In una gara per l'aggiudicazione dei servizi di organizzazione e gestioni dei viaggi di istruzione e stage linguistici per gli istituti scolastici, è legittima la scelta dell'amministrazione di parametrare il valore dell’appalto e della base d’asta al cd. mark-up, ossia ai ricavi netti per l’attività di servizio e intermediazione dell’agenzia, piuttosto che al valore dei servizi pagabili (incluse cioè le spese di viaggio, albergo, ecc.). Ciò in quanto il valore del cd. “pacchetto turistico” non è predeterminabile a priori, dipendendo da scelte che rientrano nella disponibilità esclusiva dell’istituto scolastico.
La stima compiuta dalla stazione appaltante non può dunque definirsi illogica o in contrasto con la previsione recata dall’art.14, co.4, d.lgs.n.36/2023, che affida alla stazione appaltante il compito di “stimare” il valore, dovendo essere presi in considerazioni elementi noti a monte, laddove nella fattispecie, gli stessi non sono conoscibili a priori, né predefinibili in modo rigido.
La campionatura non costituisce un elemento costitutivo, ma semplicemente dimostrativo dell’offerta tecnica documentale, essendo destinata a comprovare con la produzione di capi o prodotti dimostrativi ("campioni") la capacità tecnica dei concorrenti e la loro effettiva idoneità a soddisfare le esigenze delle stazioni appaltanti. Pertanto, la campionatura non costituisce una componente essenziale ed intrinseca dell’offerta, anche se resta ad essa strettamente connessa rivelandosi funzionale alla sua migliore valutazione qualitativa. Pertanto, nel caso in cui la campionatura non contribuisca alla formazione dei punteggi tecnici, non può essere disposta l'esclusione dell'operatore che non abbia tempestivamente trasmesso i propri campioni alla Stazione Appaltante entro il termine previsto dalla lex specialis, non essendole stata attribuita, nel caso di specie, funzione costituitva dell'offerta.
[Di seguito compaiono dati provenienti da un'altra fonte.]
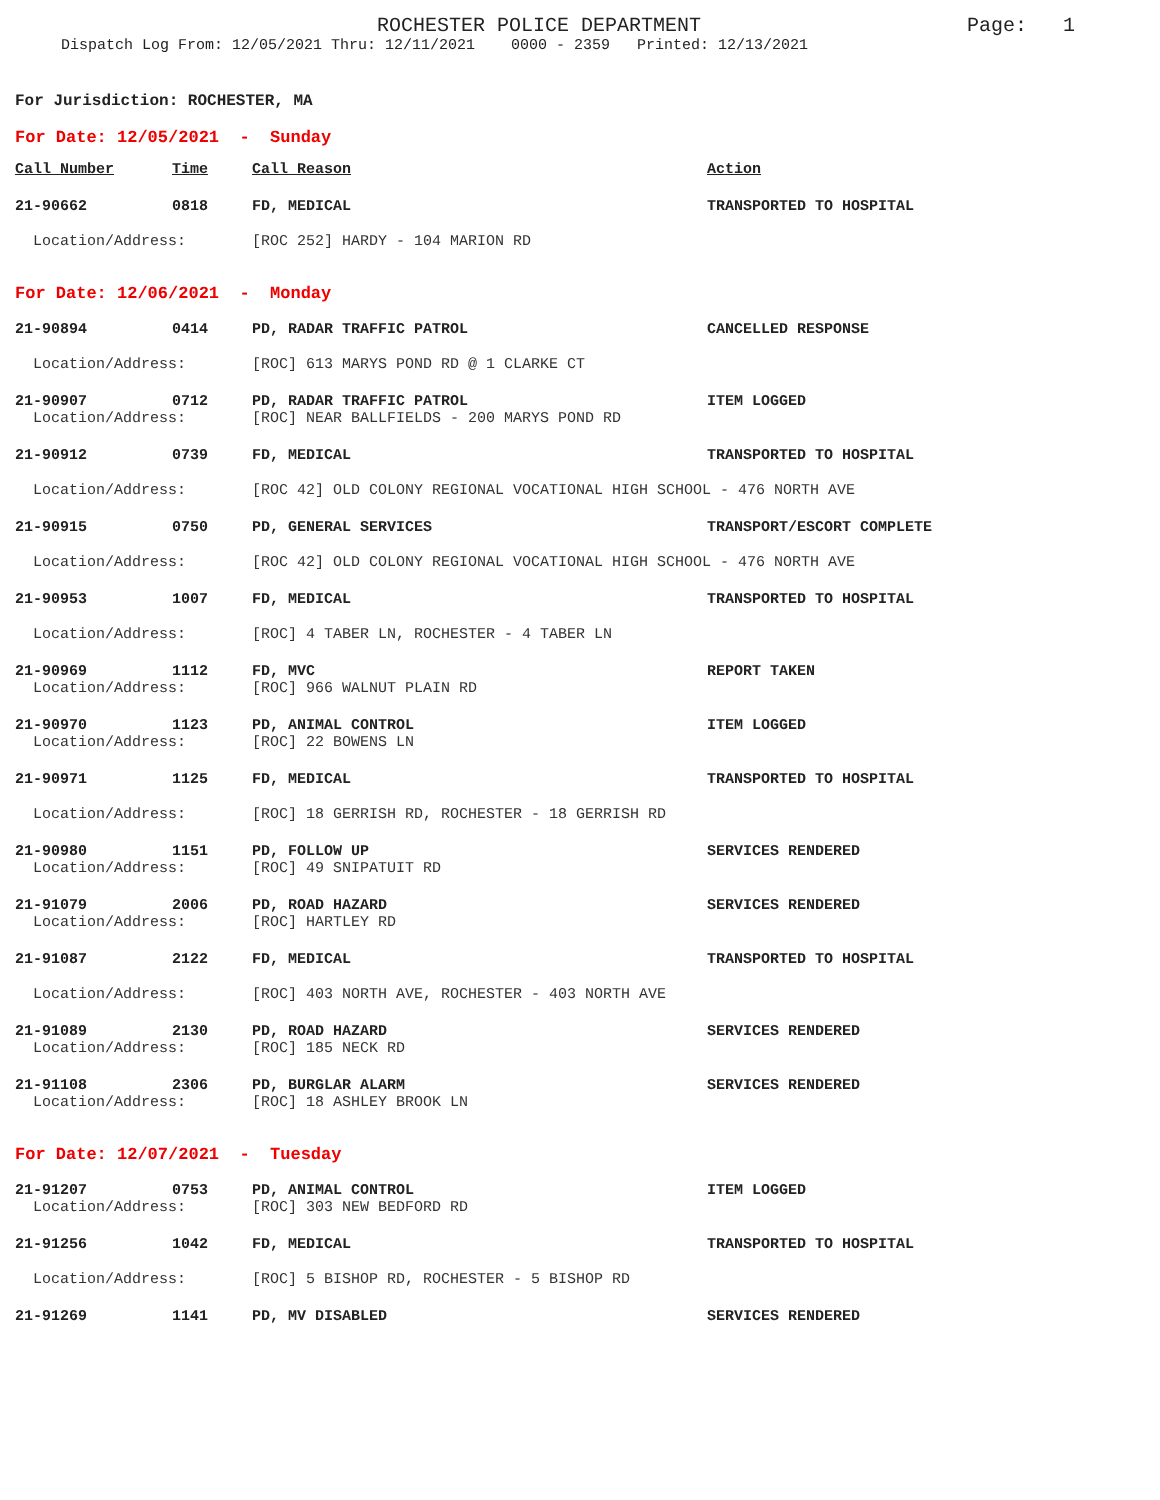ROCHESTER POLICE DEPARTMENT Page: 1
Dispatch Log From: 12/05/2021 Thru: 12/11/2021 0000 - 2359 Printed: 12/13/2021
For Jurisdiction: ROCHESTER, MA
For Date: 12/05/2021 - Sunday
| Call Number | Time | Call Reason | Action |
| --- | --- | --- | --- |
| 21-90662 | 0818 | FD, MEDICAL | TRANSPORTED TO HOSPITAL |
| Location/Address: | | [ROC 252] HARDY - 104 MARION RD | |
For Date: 12/06/2021 - Monday
| 21-90894 | 0414 | PD, RADAR TRAFFIC PATROL | CANCELLED RESPONSE |
| Location/Address: | | [ROC] 613 MARYS POND RD @ 1 CLARKE CT | |
| 21-90907 | 0712 | PD, RADAR TRAFFIC PATROL | ITEM LOGGED |
| Location/Address: | | [ROC] NEAR BALLFIELDS - 200 MARYS POND RD | |
| 21-90912 | 0739 | FD, MEDICAL | TRANSPORTED TO HOSPITAL |
| Location/Address: | | [ROC 42] OLD COLONY REGIONAL VOCATIONAL HIGH SCHOOL - 476 NORTH AVE | |
| 21-90915 | 0750 | PD, GENERAL SERVICES | TRANSPORT/ESCORT COMPLETE |
| Location/Address: | | [ROC 42] OLD COLONY REGIONAL VOCATIONAL HIGH SCHOOL - 476 NORTH AVE | |
| 21-90953 | 1007 | FD, MEDICAL | TRANSPORTED TO HOSPITAL |
| Location/Address: | | [ROC] 4 TABER LN, ROCHESTER - 4 TABER LN | |
| 21-90969 | 1112 | FD, MVC | REPORT TAKEN |
| Location/Address: | | [ROC] 966 WALNUT PLAIN RD | |
| 21-90970 | 1123 | PD, ANIMAL CONTROL | ITEM LOGGED |
| Location/Address: | | [ROC] 22 BOWENS LN | |
| 21-90971 | 1125 | FD, MEDICAL | TRANSPORTED TO HOSPITAL |
| Location/Address: | | [ROC] 18 GERRISH RD, ROCHESTER - 18 GERRISH RD | |
| 21-90980 | 1151 | PD, FOLLOW UP | SERVICES RENDERED |
| Location/Address: | | [ROC] 49 SNIPATUIT RD | |
| 21-91079 | 2006 | PD, ROAD HAZARD | SERVICES RENDERED |
| Location/Address: | | [ROC] HARTLEY RD | |
| 21-91087 | 2122 | FD, MEDICAL | TRANSPORTED TO HOSPITAL |
| Location/Address: | | [ROC] 403 NORTH AVE, ROCHESTER - 403 NORTH AVE | |
| 21-91089 | 2130 | PD, ROAD HAZARD | SERVICES RENDERED |
| Location/Address: | | [ROC] 185 NECK RD | |
| 21-91108 | 2306 | PD, BURGLAR ALARM | SERVICES RENDERED |
| Location/Address: | | [ROC] 18 ASHLEY BROOK LN | |
For Date: 12/07/2021 - Tuesday
| 21-91207 | 0753 | PD, ANIMAL CONTROL | ITEM LOGGED |
| Location/Address: | | [ROC] 303 NEW BEDFORD RD | |
| 21-91256 | 1042 | FD, MEDICAL | TRANSPORTED TO HOSPITAL |
| Location/Address: | | [ROC] 5 BISHOP RD, ROCHESTER - 5 BISHOP RD | |
| 21-91269 | 1141 | PD, MV DISABLED | SERVICES RENDERED |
Nel caso in cui le disposizioni di gara prevedano in capo all'operatore economico - privo della qualificazione obbligatoria per le categorie scorporabili individuate nella lex specialis - l’obbligo di subappaltare il 100% del relativo importo (c.d. subappalto qualificante necessario integrale), è ammissibile l'offerta di un'impresa che abbia dichiarato nel DGUE di voler ricorrere al subappalto per una percentuale inferiore al 100% dell'intero importo contrattuale, qualora tale percentuale ricomprenda l'intero valore delle lavorazioni rientranti nelle categorie scorporabili.
E' inficiato da carenza di istruttoria e da travisamento dei presupposti di fatto il giudizio di congruità espresso dalla stazione appaltante, allorquando il concorrente abbia utilizzato un parametro di costo del lavoro non aggiornato sia per quanto riguarda il contratto in concreto applicato, sia per quanto riguarda le tabelle ministeriali del settore edilizia.
In una procedura riservata alle cooperative sociali di tipo B, la scelta della stazione appaltante di non ammettere la ribassabilità dei costi della manodopera può valere come strumento discrezionale utile in concreto per tutelare il lavoro.